The starting point is that business rates is a tax that nobody, property owners or occupiers alike, thinks is equitable. Yet it raises £26B a year and is easy to collect. All attempts to reform it have therefore ended in failure.

If Labour can crack this nut, and leave the property business smiling, then its credibility will rocket.

Gerald Eve Head of Business Rates Simon Green is sympathetic to Labour's abolitionist approach. “There is much to be said for the business rates initiatives emerging from the Labour party," Green said.

"The business world has been highly critical of the lack of responsiveness of the rates system to changing economic circumstances due to the infrequency of revaluations. Annual revaluations of commercial premises will ensure rates paid reflect the current economic environment, rather than from up to six years ago as is currently the case."

Labour is also right to say any falls in rates bills as a result of revaluations should be passed on immediately, rather than reduced slowly over time, Green added.

“The current rules result in some of the most deprived high streets essentially subsidising the richest ones because the much-needed reductions are not passed on immediately.”

The government is currently consulting about these ‘transitional arrangements’ in respect of next year’s revaluation and it needs to steal some of Labour’s well-considered policy initiatives, Green said. 

Goldstein too was sanguine about the commitment to abolish business rates — rather that that cutting income tax for the better off, he said. But not everyone agrees.

For others the business rates pledge is just grandstanding and sound bites. This is the view of Colliers Head of Business Rates John Webber, and he wants to see sensible discussion instead.
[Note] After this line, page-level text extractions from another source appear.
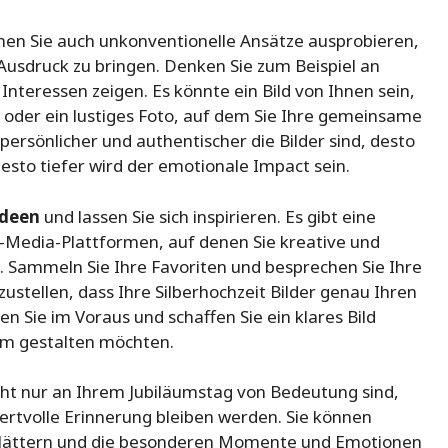
nnen Sie auch unkonventionelle Ansätze ausprobieren,
 Ausdruck zu bringen. Denken Sie zum Beispiel an
teressen zeigen. Es könnte ein Bild von Ihnen sein,
 oder ein lustiges Foto, auf dem Sie Ihre gemeinsame
ersönlicher und authentischer die Bilder sind, desto
sto tiefer wird der emotionale Impact sein.
Ideen
und lassen Sie sich inspirieren. Es gibt eine
al-Media-Plattformen, auf denen Sie kreative und
n. Sammeln Sie Ihre Favoriten und besprechen Sie Ihre
ustellen, dass Ihre Silberhochzeit Bilder genau Ihren
 Sie im Voraus und schaffen Sie ein klares Bild
bum gestalten möchten.
icht nur an Ihrem Jubiläumstag von Bedeutung sind,
rtvolle Erinnerung bleiben werden. Sie können
blättern und die besonderen Momente und Emotionen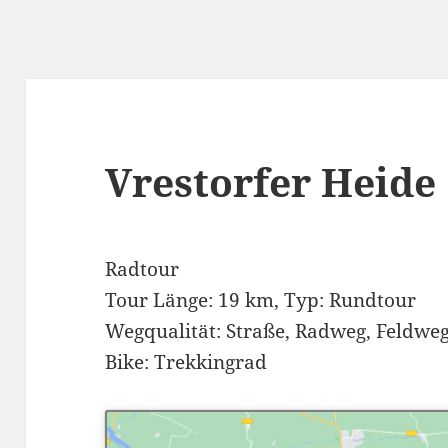
Vrestorfer Heide
Radtour
Tour Länge: 19 km, Typ: Rundtour
Wegqualität: Straße, Radweg, Feldwe
Bike: Trekkingrad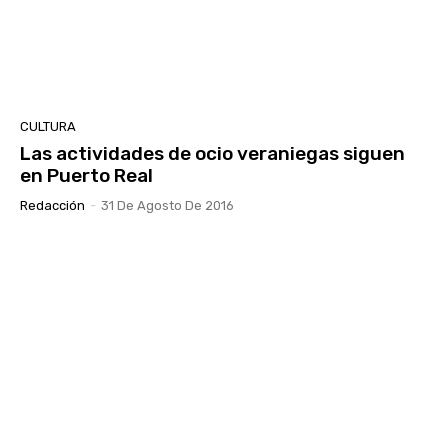
CULTURA
Las actividades de ocio veraniegas siguen
en Puerto Real
Redacción
-
31 De Agosto De 2016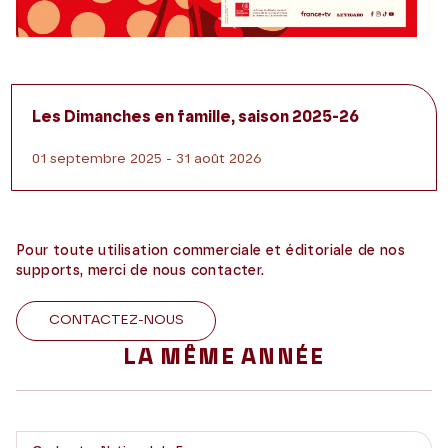
Les Dimanches en famille, saison 2025-26
01 septembre 2025 - 31 août 2026
Pour toute utilisation commerciale et éditoriale de nos
supports, merci de nous contacter.
CONTACTEZ-NOUS
LA MÊME ANNÉE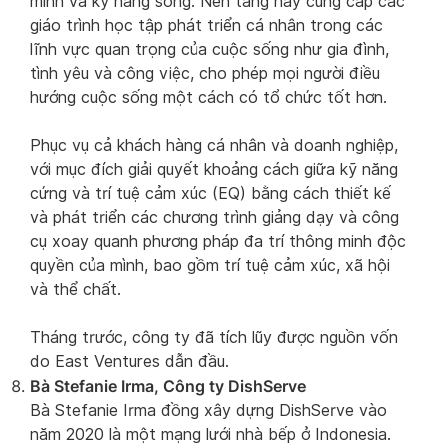
minh và kỹ năng sống. Nền tảng này cung cấp các
giáo trình học tập phát triển cá nhân trong các
lĩnh vực quan trọng của cuộc sống như gia đình,
tình yêu và công việc, cho phép mọi người điều
hướng cuộc sống một cách có tổ chức tốt hơn.
Phục vụ cả khách hàng cá nhân và doanh nghiệp,
với mục đích giải quyết khoảng cách giữa kỹ năng
cứng và trí tuệ cảm xúc (EQ) bằng cách thiết kế
và phát triển các chương trình giảng dạy và công
cụ xoay quanh phương pháp đa trí thông minh độc
quyền của mình, bao gồm trí tuệ cảm xúc, xã hội
và thể chất.
Tháng trước, công ty đã tích lũy được nguồn vốn
do East Ventures dẫn đầu.
Bà Stefanie Irma, Công ty DishServe
Bà Stefanie Irma đồng xây dựng DishServe vào
năm 2020 là một mạng lưới nhà bếp ở Indonesia.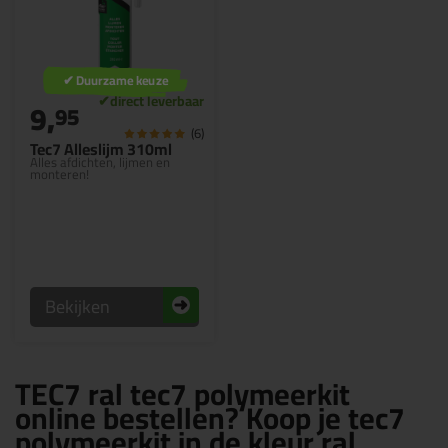
✔ Duurzame keuze
9,
95
(6)
Tec7 Alleslijm 310ml
Alles afdichten, lijmen en
monteren!
Bekijken
TEC7 ral tec7 polymeerkit
online bestellen? Koop je tec7
polymeerkit in de kleur ral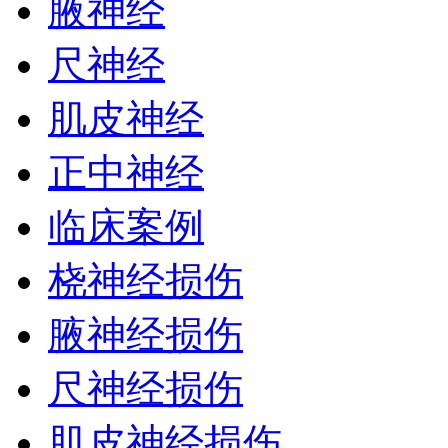
腋神经
尺神经
肌皮神经
正中神经
临床案例
桡神经损伤
腋神经损伤
尺神经损伤
肌皮神经损伤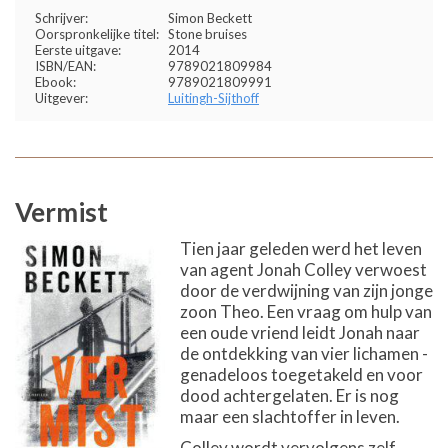
Schrijver:
Simon Beckett
Oorspronkelijke titel:
Stone bruises
Eerste uitgave:
2014
ISBN/EAN:
9789021809984
Ebook:
9789021809991
Uitgever:
Luitingh-Sijthoff
Vermist
Tien jaar geleden werd het leven
van agent Jonah Colley verwoest
door de verdwijning van zijn jonge
zoon Theo. Een vraag om hulp van
een oude vriend leidt Jonah naar
de ontdekking van vier lichamen -
genadeloos toegetakeld en voor
dood achtergelaten. Er is nog
maar een slachtoffer in leven.
Colley wordt vervolgens zelf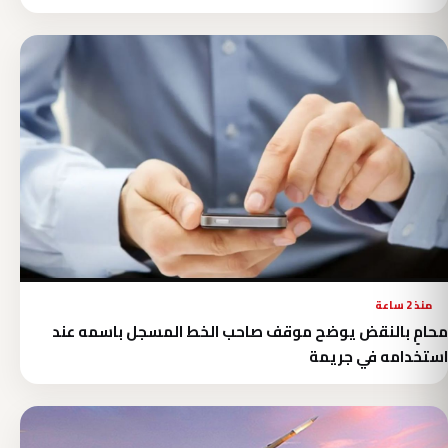
منذ 2 ساعة
محامٍ بالنقض يوضح موقف صاحب الخط المسجل باسمه عند
استخدامه في جريمة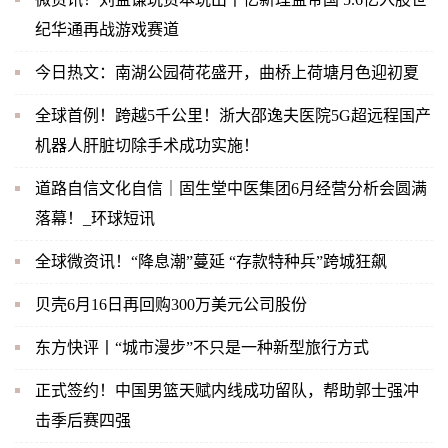
纪华通再战游戏赛道
今日热文：南湖公园荷花盛开，曲桥上荷塘月色迎初夏
全球首例！跨越5千公里！浙大邵逸夫医院5G超远程国产
机器人肝脏切除手术成功实施！
道路自信文化自信｜固生堂中医集团6月经营分析会圆满
落幕！_环球短讯
全球微资讯！“降息潮”蔓延 “存款特种兵”跨城狂飙
贝壳6月16日再回购300万美元公司股份
东方快评丨“城市漫步”不只是一种新型旅行方式
正式签约！中国男篮天赋内线成功留队，帮助郭士强冲
击季后赛四强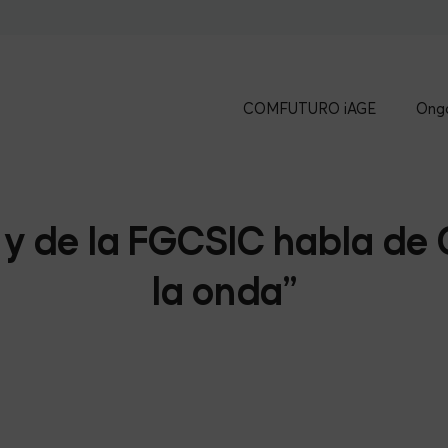
COMFUTURO iAGE
Ongo
C y de la FGCSIC habla de 
la onda”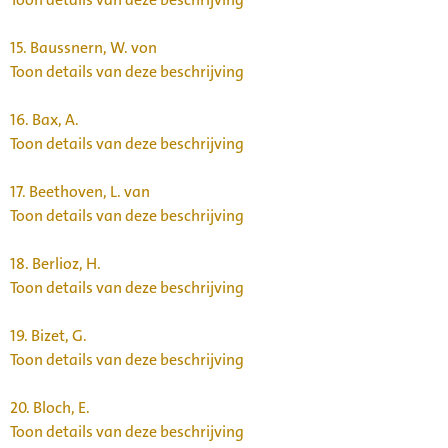
15.
Baussnern, W. von
Toon details van deze beschrijving
16.
Bax, A.
Toon details van deze beschrijving
17.
Beethoven, L. van
Toon details van deze beschrijving
18.
Berlioz, H.
Toon details van deze beschrijving
19.
Bizet, G.
Toon details van deze beschrijving
20.
Bloch, E.
Toon details van deze beschrijving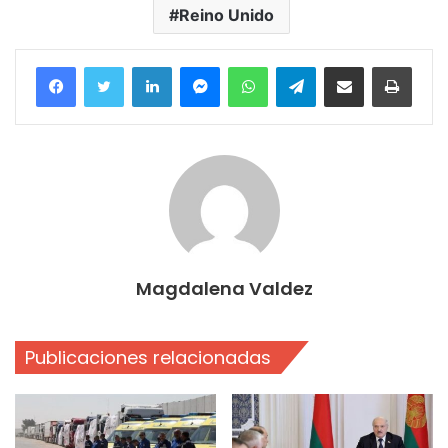
Reino Unido
Facebook
Twitter
LinkedIn
Messenger
WhatsApp
Telegram
Compartir por correo electrónico
Imprim
Magdalena Valdez
Publicaciones relacionadas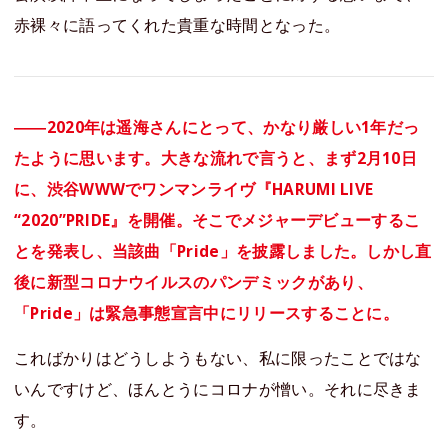
赤裸々に語ってくれた貴重な時間となった。
――2020年は遥海さんにとって、かなり厳しい1年だっ
たように思います。大きな流れで言うと、まず2月10日
に、渋谷WWWでワンマンライヴ『HARUMI LIVE
“2020”PRIDE』を開催。そこでメジャーデビューするこ
とを発表し、当該曲「Pride」を披露しました。しかし直
後に新型コロナウイルスのパンデミックがあり、
「Pride」は緊急事態宣言中にリリースすることに。
こればかりはどうしようもない、私に限ったことではな
いんですけど、ほんとうにコロナが憎い。それに尽きま
す。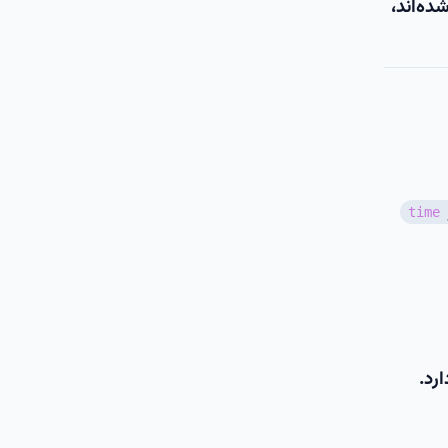
B در لینوکس تست شده‌اند،
time
ارد.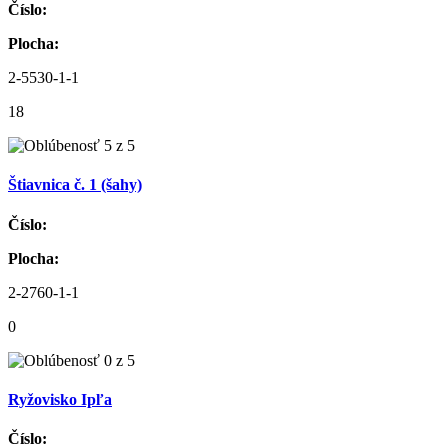
Číslo:
Plocha:
2-5530-1-1
18
Štiavnica č. 1 (šahy)
Číslo:
Plocha:
2-2760-1-1
0
Ryžovisko Ipľa
Číslo: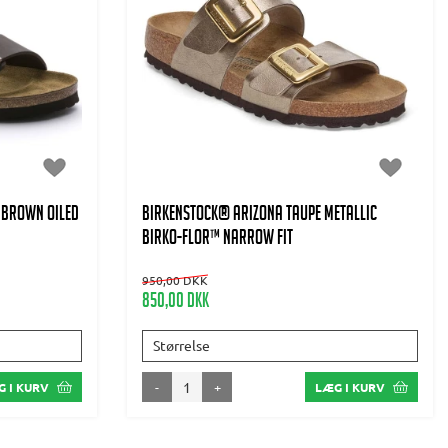
 Brown Oiled
BIRKENSTOCK® Arizona Taupe metallic
Birko-Flor™ Narrow Fit
950,00 DKK
850,00 DKK
Størrelse
-
+
 I KURV
LÆG I KURV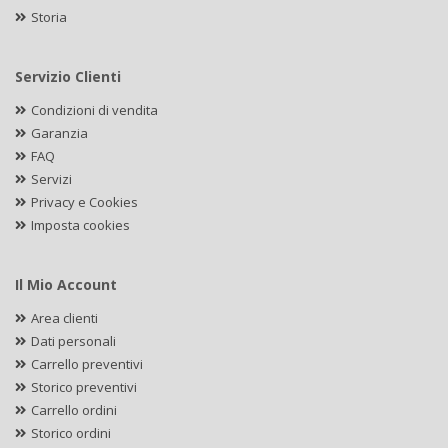
Storia
Servizio Clienti
Condizioni di vendita
Garanzia
FAQ
Servizi
Privacy e Cookies
Imposta cookies
Il Mio Account
Area clienti
Dati personali
Carrello preventivi
Storico preventivi
Carrello ordini
Storico ordini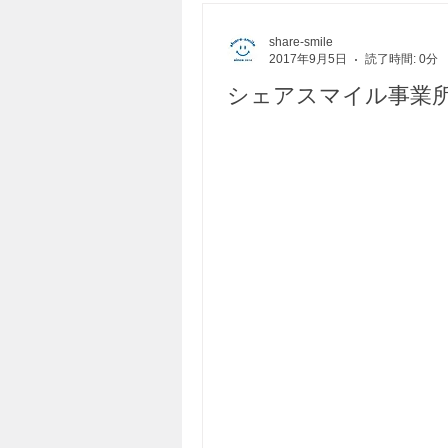
share-smile
2017年9月5日
読了時間: 0分
シェアスマイル事業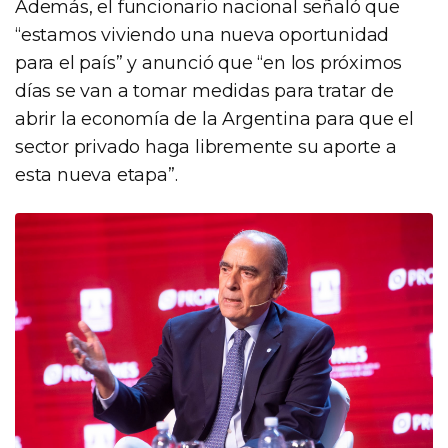
Además, el funcionario nacional señaló que
“estamos viviendo una nueva oportunidad
para el país” y anunció que “en los próximos
días se van a tomar medidas para tratar de
abrir la economía de la Argentina para que el
sector privado haga libremente su aporte a
esta nueva etapa”.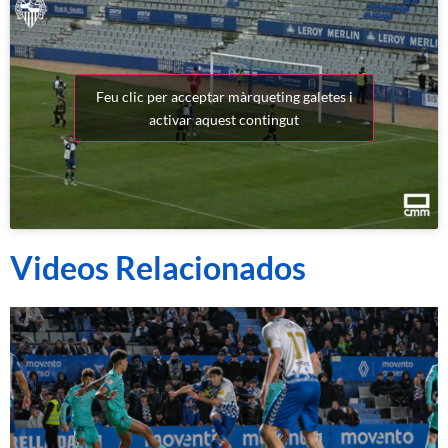
Feu clic per acceptar màrqueting galetes i
activar aquest contingut
Videos Relacionados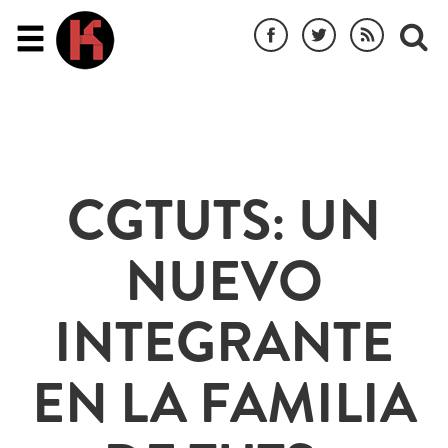
CGTUTS: UN
NUEVO
INTEGRANTE
EN LA FAMILIA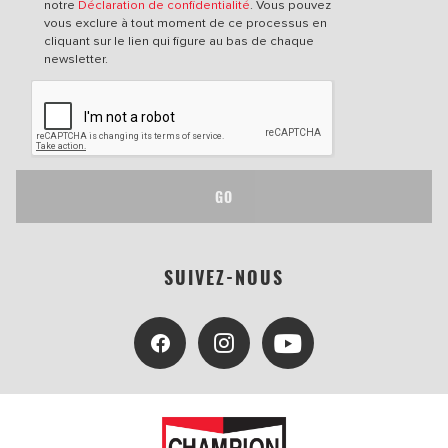
notre
Déclaration de confidentialité
. Vous pouvez
vous exclure à tout moment de ce processus en
cliquant sur le lien qui figure au bas de chaque
newsletter.
GO
SUIVEZ-NOUS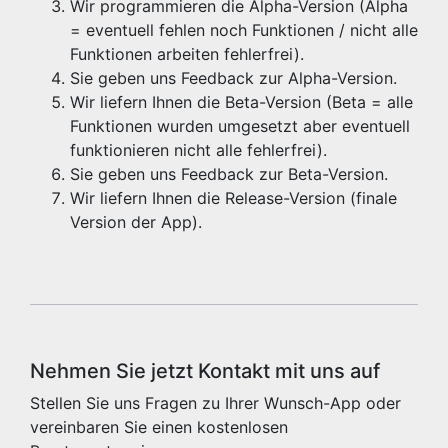
Wir programmieren die Alpha-Version (Alpha
= eventuell fehlen noch Funktionen / nicht alle
Funktionen arbeiten fehlerfrei).
Sie geben uns Feedback zur Alpha-Version.
Wir liefern Ihnen die Beta-Version (Beta = alle
Funktionen wurden umgesetzt aber eventuell
funktionieren nicht alle fehlerfrei).
Sie geben uns Feedback zur Beta-Version.
Wir liefern Ihnen die Release-Version (finale
Version der App).
Nehmen Sie jetzt Kontakt mit uns auf
Stellen Sie uns Fragen zu Ihrer Wunsch-App oder
vereinbaren Sie einen kostenlosen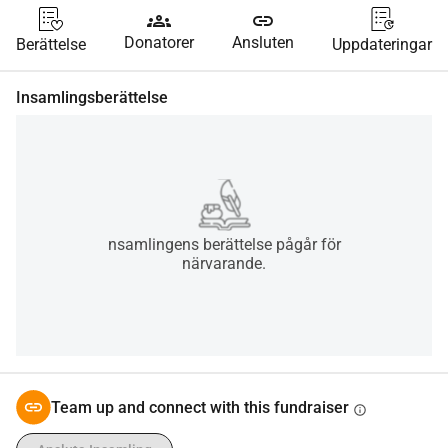
groups
link
Donatorer
Ansluten
Berättelse
Uppdateringar
Insamlingsberättelse
nsamlingens berättelse pågår för
närvarande.
Team up and connect with this fundraiser
info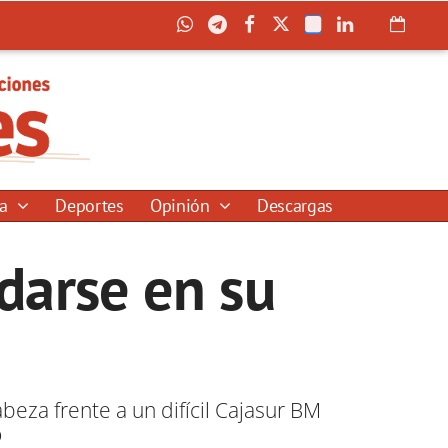
ía
Deportes
Opinión
Descargas
darse en su
beza frente a un difícil Cajasur BM
o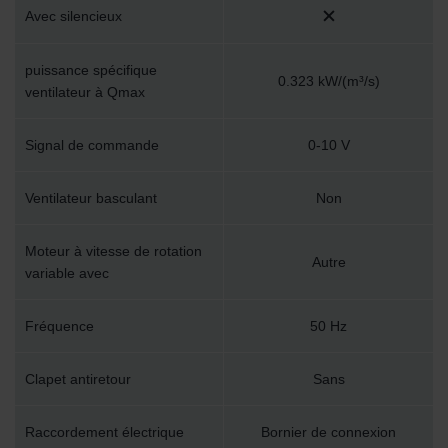
Avec silencieux
puissance spécifique
0.323 kW/(m³/s)
ventilateur à Qmax
Signal de commande
0-10 V
Ventilateur basculant
Non
Moteur à vitesse de rotation
Autre
variable avec
Fréquence
50 Hz
Clapet antiretour
Sans
Raccordement électrique
Bornier de connexion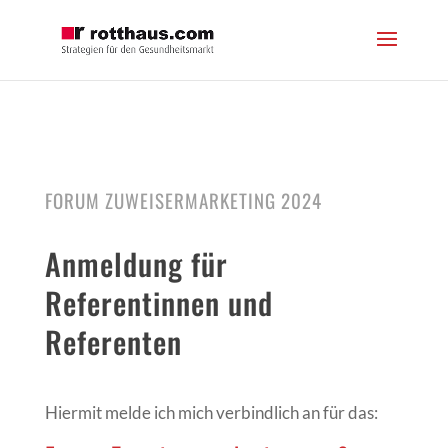
FORUM ZUWEISERMARKETING 2024
Anmeldung für
Referentinnen und
Referenten
Hiermit melde ich mich verbindlich an für das: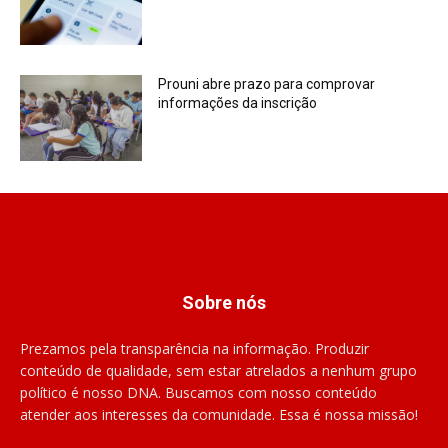
Prouni abre prazo para comprovar
informações da inscrição
Sobre nós
Prezamos pela transparência na informação. Produzir
conteúdo de qualidade, sem estar atrelados a nenhum grupo
político é nosso DNA. Buscamos com nosso conteúdo
atender aos interesses da comunidade. Essa é nossa missão!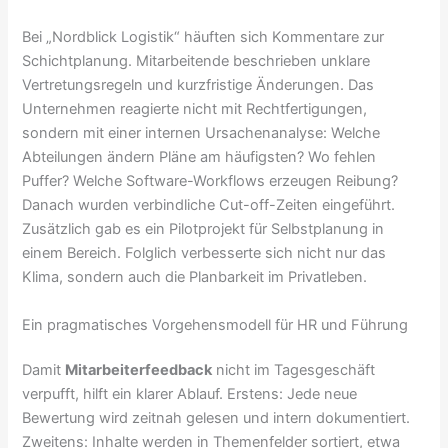
Bei „Nordblick Logistik“ häuften sich Kommentare zur
Schichtplanung. Mitarbeitende beschrieben unklare
Vertretungsregeln und kurzfristige Änderungen. Das
Unternehmen reagierte nicht mit Rechtfertigungen,
sondern mit einer internen Ursachenanalyse: Welche
Abteilungen ändern Pläne am häufigsten? Wo fehlen
Puffer? Welche Software-Workflows erzeugen Reibung?
Danach wurden verbindliche Cut-off-Zeiten eingeführt.
Zusätzlich gab es ein Pilotprojekt für Selbstplanung in
einem Bereich. Folglich verbesserte sich nicht nur das
Klima, sondern auch die Planbarkeit im Privatleben.
Ein pragmatisches Vorgehensmodell für HR und Führung
Damit
Mitarbeiterfeedback
nicht im Tagesgeschäft
verpufft, hilft ein klarer Ablauf. Erstens: Jede neue
Bewertung wird zeitnah gelesen und intern dokumentiert.
Zweitens: Inhalte werden in Themenfelder sortiert, etwa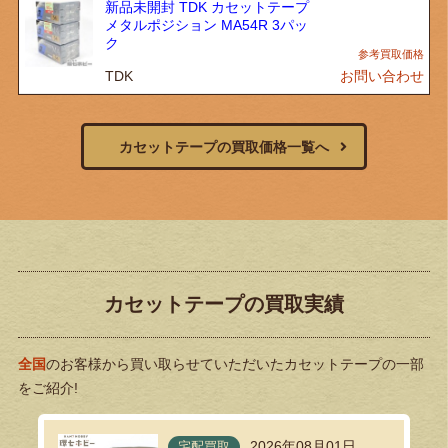
新品未開封 TDK カセットテープ
メタルポジション MA54R 3パッ
ク
TDK
お問い合わせ
カセットテープの買取価格一覧へ
カセットテープの買取実績
全国
のお客様から買い取らせていただいたカセットテープの一部
をご紹介!
2026年08月01日
宅配買取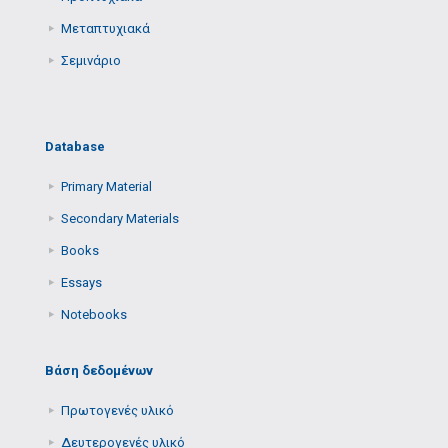
Μεταπτυχιακά
Σεμινάριο
Database
Primary Μaterial
Secondary Μaterials
Books
Essays
Notebooks
Βάση δεδομένων
Πρωτογενές υλικό
Δευτερογενές υλικό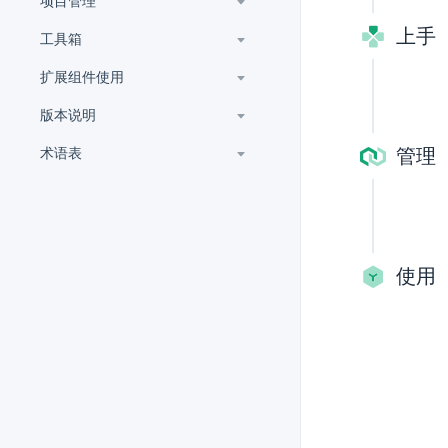
项目管理
上手
工具箱
扩展组件使用
版本说明
管理
术语表
使用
Webber’s target is Labour’s pledge to freeze business rates rises until the next revaluation and expand small business reliefs.

“Whilst we are great advocates of business rates reform, the Shadow Chancellor’s suggestion to abolish the system altogether without any concrete means of raising £26B of tax, smacks of playing to the gallery at the Labour party conference,” Webber said.

Besides, the next revaluation is due in 2023, at least a year before the next (scheduled) general election, and therefore beyond Labour’s control. Although, as Green hinted, the Conservatives might adopt the Labour policy.

Webber said he won’t be impressed until Labour can come up with a tax that raises £26B and is as easy to collect. The current proposals — which involve a hike in the long-delayed and (as yet) nonexistent digital services tax — doesn’t make a convincing answer.

The Truss government is still in its early days. But the Conservative party, now approaching its 13th consecutive year in power, is not. Property is starting to think about what a change might mean.